*Texto extraído*:

Na última semana de abril um dos casos mais
polêmicos de toda a centenária história do futebol mundial fez aniversário. Há
exatos 10 anos, já no final da temporada europeia e a algumas semanas do início
da Copa do Mundo de 2006 na Alemanha, o mundo futebolístico parou com um
chamado escândalo de corrupção que abalaria toda a Europa.
Tudo se iniciou quando o jornal Gazzeta Dello Sport publicou como
manchete escutas telefônicas ilegais do diretor-geral da Juventus, Luciano
Moggi, reclamando da arbitragem com um árbitro de uma partida em que o clube de
Turim saíra derrotado. Essa manchete rendeu semanas e semanas de noticiários, e
outras diversas conversas foram divulgadas, causando uma avalanche no cenário
mundial. Como já sabemos, esse escândalo ficou conhecido como Calciopoli,
causando o rebaixamento da atual bicampeã da Serie A, Juventus, e punições
severas para Milan, Fiorentina e Lazio.

*Linhas fornecidas*:

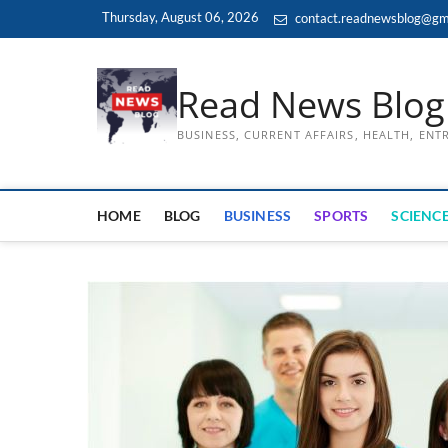
Skip
Thursday, August 06, 2026
contact.readnewsblog@gm
to
content
Read News Blog
BUSINESS, CURRENT AFFAIRS, HEALTH, EN
HOME
BLOG
BUSINESS
SPORTS
SCIENCE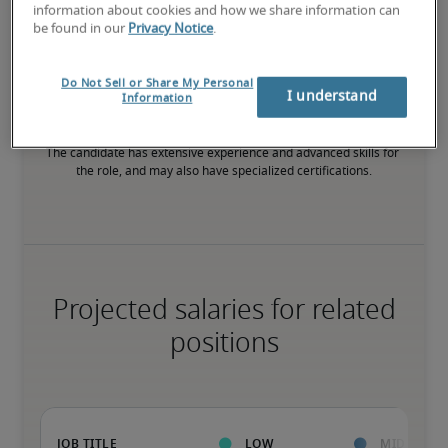
information about cookies and how we share information can
be found in our
Privacy Notice
.
High
Do Not Sell or Share My Personal
I understand
Information
The candidate has extensive experience and advanced skills for 
the role, and may also have specialized certifications.
Projected salaries for related
positions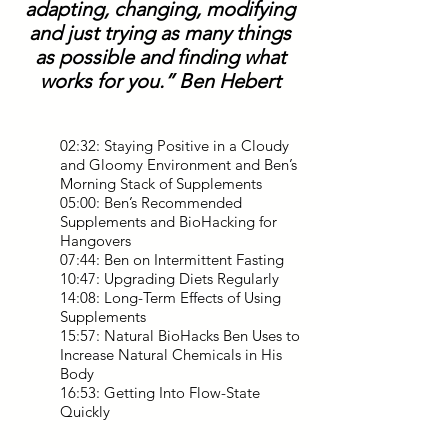
adapting, changing, modifying
and just trying as many things
as possible and finding what
works for you.” Ben Hebert
02:32: Staying Positive in a Cloudy
and Gloomy Environment and Ben’s
Morning Stack of Supplements
05:00: Ben’s Recommended
Supplements and BioHacking for
Hangovers
07:44: Ben on Intermittent Fasting
10:47: Upgrading Diets Regularly
14:08: Long-Term Effects of Using
Supplements
15:57: Natural BioHacks Ben Uses to
Increase Natural Chemicals in His
Body
16:53: Getting Into Flow-State
Quickly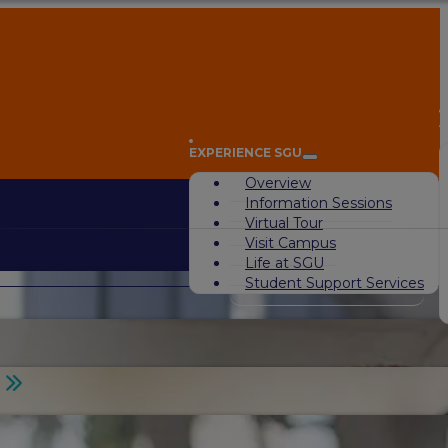
A
EXPERIENCE SGU
Overview
Information Sessions
Virtual Tour
Visit Campus
Life at SGU
Student Support Services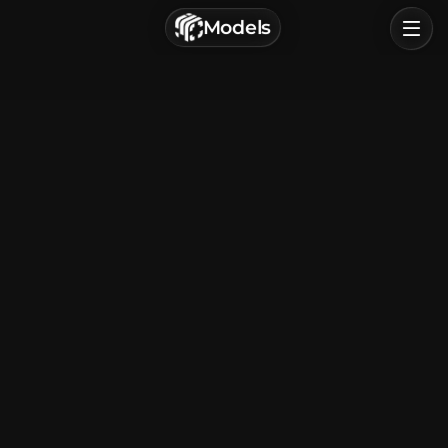
г. Астрахань, Россия
Models
Privacy Policy
Terms of Service
Home
Browse
Categories
Sign In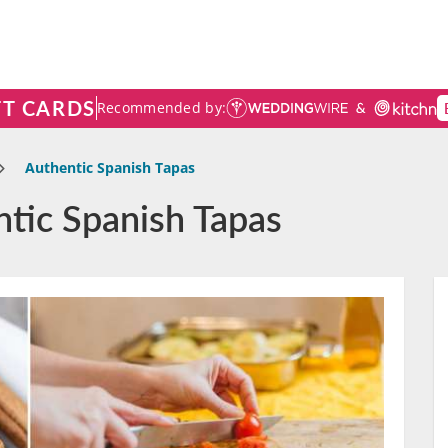
FT CARDS
Recommended by:
Authentic Spanish Tapas
ntic Spanish Tapas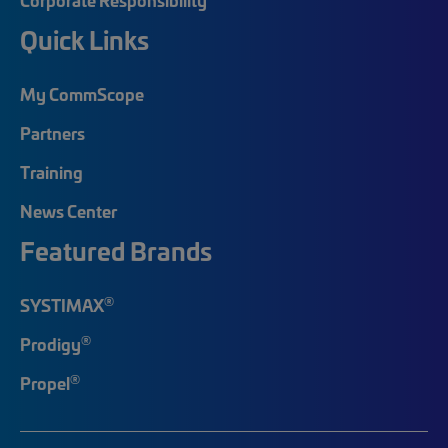
Quick Links
My CommScope
Partners
Training
News Center
Featured Brands
®
SYSTIMAX
®
Prodigy
®
Propel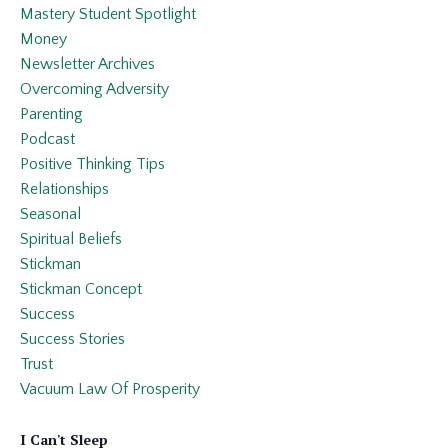
Mastery Student Spotlight
Money
Newsletter Archives
Overcoming Adversity
Parenting
Podcast
Positive Thinking Tips
Relationships
Seasonal
Spiritual Beliefs
Stickman
Stickman Concept
Success
Success Stories
Trust
Vacuum Law Of Prosperity
I Can't Sleep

*Ações a realizar*:
- a) No texto sobre o Calciopoli, qual jornal publicou as escutas telefônicas de Luciano Moggi?
- b) Transcreva do texto sobre o Calciopoli o trecho entre "Tudo se iniciou" e "Fiorentina e Lazio.", com ambos incluídos.

*Respostas por tarefa*:
- a) O jornal Gazzeta Dello Sport.

- b)
Tudo se iniciou quando o jornal Gazzeta Dello Sport publicou como
manchete escutas telefônicas ilegais do diretor-geral da Juventus, Luciano
Moggi, reclamando da arbitragem com um árbitro de uma partida em que o clube de
Turim saíra derrotado. Essa manchete rendeu semanas e semanas de noticiários, e
outras diversas conversas foram divulgadas, causando uma avalanche no cenário
mundial. Como já sabemos, esse escândalo ficou conhecido como Calciopoli,
causando o rebaixamento da atual bicampeã da Serie A, Juventus, e punições
severas para Milan, Fiorentina e Lazio.